Circular economy practices could lead to the end of waste, following policy and other shifts to regulate and introduce steps to adopt and move forward to adopting this kind of economy. Societal aspects must be considered as part of this shift.

Published on 18 May 2022
Download  Read the background paper / PDF / 2 MB

Lindahl, M. and Dalhammar, C. (2022). The Circular Economy: Towards a new business paradigm with support from public policy. Stockholm+50 background paper series. Stockholm Environment Institute, Stockholm.

Today, we live in a linear economy and the current situation is a product of past ideas on effective markets, legal concepts and legal culture, business models and ideas on ownership and consumer culture. For us to move to a more circular economy, we need to start questioning how we look at products, markets, ownership and resources.
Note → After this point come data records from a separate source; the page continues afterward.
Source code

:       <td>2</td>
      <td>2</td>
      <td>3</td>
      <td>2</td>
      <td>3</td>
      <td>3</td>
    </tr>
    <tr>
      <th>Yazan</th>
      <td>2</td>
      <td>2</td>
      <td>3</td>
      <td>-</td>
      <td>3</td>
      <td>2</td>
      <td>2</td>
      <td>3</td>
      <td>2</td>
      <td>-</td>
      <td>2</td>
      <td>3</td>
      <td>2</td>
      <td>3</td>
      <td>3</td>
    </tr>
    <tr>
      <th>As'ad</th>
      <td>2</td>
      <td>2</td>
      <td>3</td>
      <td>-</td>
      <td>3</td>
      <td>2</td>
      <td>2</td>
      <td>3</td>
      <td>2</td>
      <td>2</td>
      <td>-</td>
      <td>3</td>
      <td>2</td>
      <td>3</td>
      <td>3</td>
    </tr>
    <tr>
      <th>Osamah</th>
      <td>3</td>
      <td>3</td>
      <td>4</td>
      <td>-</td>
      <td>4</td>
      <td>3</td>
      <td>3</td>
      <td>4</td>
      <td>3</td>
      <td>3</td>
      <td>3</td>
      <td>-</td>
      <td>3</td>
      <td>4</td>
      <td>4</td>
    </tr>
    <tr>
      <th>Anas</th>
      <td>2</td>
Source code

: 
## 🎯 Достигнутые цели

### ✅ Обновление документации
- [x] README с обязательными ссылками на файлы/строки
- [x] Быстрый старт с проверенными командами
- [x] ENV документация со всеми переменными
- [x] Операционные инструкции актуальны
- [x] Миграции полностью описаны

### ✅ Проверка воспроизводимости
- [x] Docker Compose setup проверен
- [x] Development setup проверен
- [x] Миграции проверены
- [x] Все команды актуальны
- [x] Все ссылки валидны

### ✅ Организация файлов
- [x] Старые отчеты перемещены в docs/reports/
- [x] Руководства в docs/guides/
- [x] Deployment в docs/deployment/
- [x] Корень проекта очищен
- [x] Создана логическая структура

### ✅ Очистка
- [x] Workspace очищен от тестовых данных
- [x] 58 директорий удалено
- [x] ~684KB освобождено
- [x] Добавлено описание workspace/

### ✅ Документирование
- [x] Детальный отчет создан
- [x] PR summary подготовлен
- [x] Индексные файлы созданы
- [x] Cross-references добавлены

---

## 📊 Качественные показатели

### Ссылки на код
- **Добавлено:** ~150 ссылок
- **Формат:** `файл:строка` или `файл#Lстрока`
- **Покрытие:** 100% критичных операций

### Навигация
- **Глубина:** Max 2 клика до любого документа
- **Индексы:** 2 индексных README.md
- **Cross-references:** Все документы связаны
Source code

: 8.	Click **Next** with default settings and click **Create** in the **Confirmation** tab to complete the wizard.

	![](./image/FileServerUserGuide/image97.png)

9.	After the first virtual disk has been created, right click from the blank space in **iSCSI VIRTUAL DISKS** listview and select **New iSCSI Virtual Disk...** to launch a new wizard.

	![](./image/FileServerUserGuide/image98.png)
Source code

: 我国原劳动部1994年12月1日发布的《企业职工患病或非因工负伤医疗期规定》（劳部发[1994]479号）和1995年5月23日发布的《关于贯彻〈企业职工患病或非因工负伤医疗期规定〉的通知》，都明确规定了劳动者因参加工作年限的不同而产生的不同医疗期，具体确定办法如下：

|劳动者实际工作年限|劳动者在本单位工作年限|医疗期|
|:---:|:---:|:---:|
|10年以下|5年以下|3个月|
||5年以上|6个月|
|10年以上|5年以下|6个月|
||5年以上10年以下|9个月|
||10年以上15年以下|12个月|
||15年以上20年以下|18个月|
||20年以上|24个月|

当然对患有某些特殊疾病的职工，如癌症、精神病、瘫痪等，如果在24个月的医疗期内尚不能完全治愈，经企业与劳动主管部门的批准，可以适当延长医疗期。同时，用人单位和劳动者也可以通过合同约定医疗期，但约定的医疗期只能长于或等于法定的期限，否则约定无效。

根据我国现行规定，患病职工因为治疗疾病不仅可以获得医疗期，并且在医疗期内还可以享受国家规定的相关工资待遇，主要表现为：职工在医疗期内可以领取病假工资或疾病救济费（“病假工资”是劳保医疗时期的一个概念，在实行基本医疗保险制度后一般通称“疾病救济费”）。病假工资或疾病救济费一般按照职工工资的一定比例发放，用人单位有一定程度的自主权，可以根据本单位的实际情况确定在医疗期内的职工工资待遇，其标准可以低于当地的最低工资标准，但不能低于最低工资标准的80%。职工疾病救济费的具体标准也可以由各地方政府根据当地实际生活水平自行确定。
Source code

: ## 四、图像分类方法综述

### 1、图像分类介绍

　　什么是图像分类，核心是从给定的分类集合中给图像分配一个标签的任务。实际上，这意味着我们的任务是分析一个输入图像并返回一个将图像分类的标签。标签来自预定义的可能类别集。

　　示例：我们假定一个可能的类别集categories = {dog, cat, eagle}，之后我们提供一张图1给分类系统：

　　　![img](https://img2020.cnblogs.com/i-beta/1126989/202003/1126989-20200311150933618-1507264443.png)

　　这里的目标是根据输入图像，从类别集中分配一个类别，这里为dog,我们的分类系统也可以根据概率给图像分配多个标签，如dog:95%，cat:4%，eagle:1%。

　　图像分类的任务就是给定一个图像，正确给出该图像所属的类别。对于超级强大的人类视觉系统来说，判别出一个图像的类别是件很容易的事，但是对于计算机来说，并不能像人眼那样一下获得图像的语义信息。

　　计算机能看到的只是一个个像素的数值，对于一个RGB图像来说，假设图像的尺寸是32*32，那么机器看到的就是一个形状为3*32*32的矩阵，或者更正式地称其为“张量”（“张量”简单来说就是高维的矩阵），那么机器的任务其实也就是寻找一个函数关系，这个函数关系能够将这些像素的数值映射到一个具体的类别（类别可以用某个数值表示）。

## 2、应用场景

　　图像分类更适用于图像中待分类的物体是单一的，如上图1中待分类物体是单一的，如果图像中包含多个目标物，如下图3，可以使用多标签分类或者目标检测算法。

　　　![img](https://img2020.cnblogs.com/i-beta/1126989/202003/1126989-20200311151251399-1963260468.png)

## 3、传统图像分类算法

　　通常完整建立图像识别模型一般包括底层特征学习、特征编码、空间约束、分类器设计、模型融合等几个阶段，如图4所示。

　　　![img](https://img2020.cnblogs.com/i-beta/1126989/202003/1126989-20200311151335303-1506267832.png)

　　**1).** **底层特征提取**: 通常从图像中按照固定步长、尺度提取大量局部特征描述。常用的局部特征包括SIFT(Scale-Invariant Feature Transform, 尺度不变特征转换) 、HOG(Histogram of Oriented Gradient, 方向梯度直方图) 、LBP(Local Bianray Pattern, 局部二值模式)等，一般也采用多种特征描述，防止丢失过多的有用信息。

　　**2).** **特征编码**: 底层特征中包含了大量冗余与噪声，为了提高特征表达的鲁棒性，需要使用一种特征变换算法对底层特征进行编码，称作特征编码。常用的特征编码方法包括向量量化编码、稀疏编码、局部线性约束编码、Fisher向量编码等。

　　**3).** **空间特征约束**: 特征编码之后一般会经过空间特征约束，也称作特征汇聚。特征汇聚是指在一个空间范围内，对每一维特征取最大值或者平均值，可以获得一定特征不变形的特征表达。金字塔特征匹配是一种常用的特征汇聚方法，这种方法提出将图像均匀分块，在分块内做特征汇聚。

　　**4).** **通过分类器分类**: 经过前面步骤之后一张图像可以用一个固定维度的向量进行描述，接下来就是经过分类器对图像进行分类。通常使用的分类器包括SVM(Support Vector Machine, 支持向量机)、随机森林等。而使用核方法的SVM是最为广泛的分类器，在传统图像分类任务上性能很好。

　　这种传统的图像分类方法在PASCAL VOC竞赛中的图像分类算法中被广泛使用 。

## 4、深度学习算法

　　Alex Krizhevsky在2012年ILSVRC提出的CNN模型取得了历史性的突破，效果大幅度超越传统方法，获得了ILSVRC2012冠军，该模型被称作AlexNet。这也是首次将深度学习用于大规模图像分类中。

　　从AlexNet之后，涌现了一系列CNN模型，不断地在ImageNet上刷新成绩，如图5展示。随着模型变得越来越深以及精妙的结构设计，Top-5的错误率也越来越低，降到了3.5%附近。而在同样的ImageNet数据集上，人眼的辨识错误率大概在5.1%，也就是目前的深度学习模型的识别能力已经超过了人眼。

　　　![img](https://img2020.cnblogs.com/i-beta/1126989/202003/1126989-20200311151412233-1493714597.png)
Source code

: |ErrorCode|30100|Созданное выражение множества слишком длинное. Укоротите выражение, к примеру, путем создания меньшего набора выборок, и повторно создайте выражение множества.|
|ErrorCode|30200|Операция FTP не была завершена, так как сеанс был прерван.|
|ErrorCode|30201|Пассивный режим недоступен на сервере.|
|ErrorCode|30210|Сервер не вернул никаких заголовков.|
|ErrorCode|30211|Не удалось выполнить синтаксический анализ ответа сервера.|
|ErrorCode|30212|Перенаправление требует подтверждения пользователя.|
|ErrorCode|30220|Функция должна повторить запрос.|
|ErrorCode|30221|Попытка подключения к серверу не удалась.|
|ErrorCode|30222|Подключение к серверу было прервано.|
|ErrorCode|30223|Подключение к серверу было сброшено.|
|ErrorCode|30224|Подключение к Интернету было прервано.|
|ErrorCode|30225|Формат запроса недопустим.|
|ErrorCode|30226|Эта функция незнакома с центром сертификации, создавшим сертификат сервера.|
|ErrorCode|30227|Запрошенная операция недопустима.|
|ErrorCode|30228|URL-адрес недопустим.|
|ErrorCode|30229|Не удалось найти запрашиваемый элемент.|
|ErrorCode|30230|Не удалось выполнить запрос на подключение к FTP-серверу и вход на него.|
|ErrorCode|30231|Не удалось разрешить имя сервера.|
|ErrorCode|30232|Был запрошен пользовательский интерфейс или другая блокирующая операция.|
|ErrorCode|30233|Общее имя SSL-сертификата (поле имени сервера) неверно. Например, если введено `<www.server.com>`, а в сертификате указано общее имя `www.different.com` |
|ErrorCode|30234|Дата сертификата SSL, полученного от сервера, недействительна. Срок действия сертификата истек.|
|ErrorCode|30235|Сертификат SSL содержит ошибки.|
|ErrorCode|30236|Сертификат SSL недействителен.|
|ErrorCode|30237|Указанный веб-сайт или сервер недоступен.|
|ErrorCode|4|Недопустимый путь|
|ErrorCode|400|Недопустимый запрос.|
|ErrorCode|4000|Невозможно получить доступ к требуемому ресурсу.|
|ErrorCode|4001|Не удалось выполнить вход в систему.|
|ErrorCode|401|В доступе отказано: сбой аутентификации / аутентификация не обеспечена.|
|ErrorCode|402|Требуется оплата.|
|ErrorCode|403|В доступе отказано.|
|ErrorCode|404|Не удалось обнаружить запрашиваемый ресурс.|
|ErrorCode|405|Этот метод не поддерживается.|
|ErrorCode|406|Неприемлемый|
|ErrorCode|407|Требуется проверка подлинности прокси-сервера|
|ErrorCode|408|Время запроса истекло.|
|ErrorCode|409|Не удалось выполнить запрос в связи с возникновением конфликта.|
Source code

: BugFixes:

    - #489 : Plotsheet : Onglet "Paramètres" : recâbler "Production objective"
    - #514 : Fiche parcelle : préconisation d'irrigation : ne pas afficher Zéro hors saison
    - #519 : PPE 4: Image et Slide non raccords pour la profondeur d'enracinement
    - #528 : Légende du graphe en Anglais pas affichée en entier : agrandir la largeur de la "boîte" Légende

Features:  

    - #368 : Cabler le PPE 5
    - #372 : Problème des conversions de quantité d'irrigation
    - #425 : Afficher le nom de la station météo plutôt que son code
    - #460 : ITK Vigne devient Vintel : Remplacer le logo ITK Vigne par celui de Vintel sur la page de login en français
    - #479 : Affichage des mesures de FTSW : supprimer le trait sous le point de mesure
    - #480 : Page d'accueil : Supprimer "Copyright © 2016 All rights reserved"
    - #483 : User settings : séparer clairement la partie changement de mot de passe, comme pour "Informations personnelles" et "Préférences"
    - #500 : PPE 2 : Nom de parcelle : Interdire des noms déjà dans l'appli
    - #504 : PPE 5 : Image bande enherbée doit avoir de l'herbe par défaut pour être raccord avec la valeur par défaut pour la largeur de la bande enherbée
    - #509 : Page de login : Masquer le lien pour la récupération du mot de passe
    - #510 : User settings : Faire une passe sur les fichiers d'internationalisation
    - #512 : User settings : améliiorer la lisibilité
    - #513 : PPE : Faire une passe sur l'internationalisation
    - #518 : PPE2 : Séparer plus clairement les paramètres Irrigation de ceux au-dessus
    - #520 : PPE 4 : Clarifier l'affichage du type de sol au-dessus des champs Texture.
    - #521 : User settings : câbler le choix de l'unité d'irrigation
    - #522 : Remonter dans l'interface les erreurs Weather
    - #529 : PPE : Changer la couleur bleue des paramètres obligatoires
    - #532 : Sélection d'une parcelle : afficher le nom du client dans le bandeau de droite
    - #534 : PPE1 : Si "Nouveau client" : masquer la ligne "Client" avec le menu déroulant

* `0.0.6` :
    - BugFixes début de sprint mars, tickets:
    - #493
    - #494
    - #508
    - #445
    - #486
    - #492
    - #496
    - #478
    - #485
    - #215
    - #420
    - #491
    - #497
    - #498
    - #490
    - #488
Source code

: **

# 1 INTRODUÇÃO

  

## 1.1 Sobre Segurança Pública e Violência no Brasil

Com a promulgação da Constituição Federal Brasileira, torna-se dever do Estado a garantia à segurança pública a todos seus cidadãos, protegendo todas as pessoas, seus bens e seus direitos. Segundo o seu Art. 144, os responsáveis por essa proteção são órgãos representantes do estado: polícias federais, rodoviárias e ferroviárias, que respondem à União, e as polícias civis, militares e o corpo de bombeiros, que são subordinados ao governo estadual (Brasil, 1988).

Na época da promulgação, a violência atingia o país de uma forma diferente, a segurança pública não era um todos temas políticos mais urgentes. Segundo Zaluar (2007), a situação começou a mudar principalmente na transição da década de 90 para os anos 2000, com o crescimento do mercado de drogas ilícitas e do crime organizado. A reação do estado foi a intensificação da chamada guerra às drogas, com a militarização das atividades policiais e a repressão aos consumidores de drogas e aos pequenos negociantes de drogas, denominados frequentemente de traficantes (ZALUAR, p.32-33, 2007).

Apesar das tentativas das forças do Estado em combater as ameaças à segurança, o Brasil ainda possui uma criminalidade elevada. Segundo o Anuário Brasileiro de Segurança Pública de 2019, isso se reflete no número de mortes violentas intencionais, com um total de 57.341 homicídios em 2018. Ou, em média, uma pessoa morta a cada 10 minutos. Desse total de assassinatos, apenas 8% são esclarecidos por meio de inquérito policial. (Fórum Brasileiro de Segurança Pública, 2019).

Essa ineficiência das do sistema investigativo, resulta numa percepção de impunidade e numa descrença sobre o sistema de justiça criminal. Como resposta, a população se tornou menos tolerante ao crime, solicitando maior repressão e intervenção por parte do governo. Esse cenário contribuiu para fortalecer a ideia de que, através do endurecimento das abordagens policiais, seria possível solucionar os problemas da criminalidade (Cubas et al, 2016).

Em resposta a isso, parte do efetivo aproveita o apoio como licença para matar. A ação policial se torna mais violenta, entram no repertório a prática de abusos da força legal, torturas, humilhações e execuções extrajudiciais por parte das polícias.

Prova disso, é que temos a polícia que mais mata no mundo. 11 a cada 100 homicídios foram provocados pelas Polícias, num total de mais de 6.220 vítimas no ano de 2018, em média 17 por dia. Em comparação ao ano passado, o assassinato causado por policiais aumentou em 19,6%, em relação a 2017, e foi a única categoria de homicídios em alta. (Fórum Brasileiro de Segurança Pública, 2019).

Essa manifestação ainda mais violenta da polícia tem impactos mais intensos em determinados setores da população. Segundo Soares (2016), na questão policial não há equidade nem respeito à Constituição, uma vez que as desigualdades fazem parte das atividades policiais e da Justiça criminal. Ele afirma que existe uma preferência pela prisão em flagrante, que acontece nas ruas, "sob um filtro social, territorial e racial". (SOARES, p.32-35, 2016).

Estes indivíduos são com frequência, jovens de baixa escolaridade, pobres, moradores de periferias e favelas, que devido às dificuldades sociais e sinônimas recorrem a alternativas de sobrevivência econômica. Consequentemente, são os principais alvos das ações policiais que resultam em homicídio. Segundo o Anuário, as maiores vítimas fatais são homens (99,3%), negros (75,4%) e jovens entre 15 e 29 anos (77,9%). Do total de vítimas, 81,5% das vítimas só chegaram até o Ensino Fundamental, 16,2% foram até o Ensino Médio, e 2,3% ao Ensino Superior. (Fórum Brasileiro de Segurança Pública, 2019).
As a foundation for this process, this report highlights what the circular economy is about and some key issues we need to address to move towards a circular economy. It also highlights the need to connect the business and policy developments related to the circular economy to other sustainability fields, such as climate change and chemicals, and to place it within the broader context of sustainable consumption. A circular economy is not only about taking care of our resources; we must also ensure that all humans have access to the resources they need to live a decent life. Thus, the social dimensions of the circular economy should not be neglected: it must be an economy that benefits all humans.

Key messages from the report:

  • Our language is a means for change. We must pay attention to terms we use and how they affect our thinking and actions.
  • Circular economy is a vision of an economic system based in a systemic approach to maintain a circular flow of resources, by regenerating, retaining or adding to their value, while contributing to sustainable development.
  • The circular economy principles are systems thinking, value creation, value sharing, resource availability focus, resource traceability and ecosystem resilience.
  • Nothing is 100% circular, even in a circular economy.
  • A new mindset is needed for design of circular economy solutions, and there is a need for an extended life cycle perspective.
  • We must change current perceptions on consumption and ownership; develop a standardized nomenclature and common concepts in legal frameworks, and; support circular business models through laws and public procurement.

This paper is part of a series that supports the Stockholm+50: Unlocking a better future report.

Corrections, 16 October 2023: The heading on p. 16 has been changed to “Introducing a repair norm in Sweden?” and missing text from the last sentence on p. 19 has been added: “Further, by setting progressive sustainability criteria in public procurement (discussed below), some linear products will not pass the test.”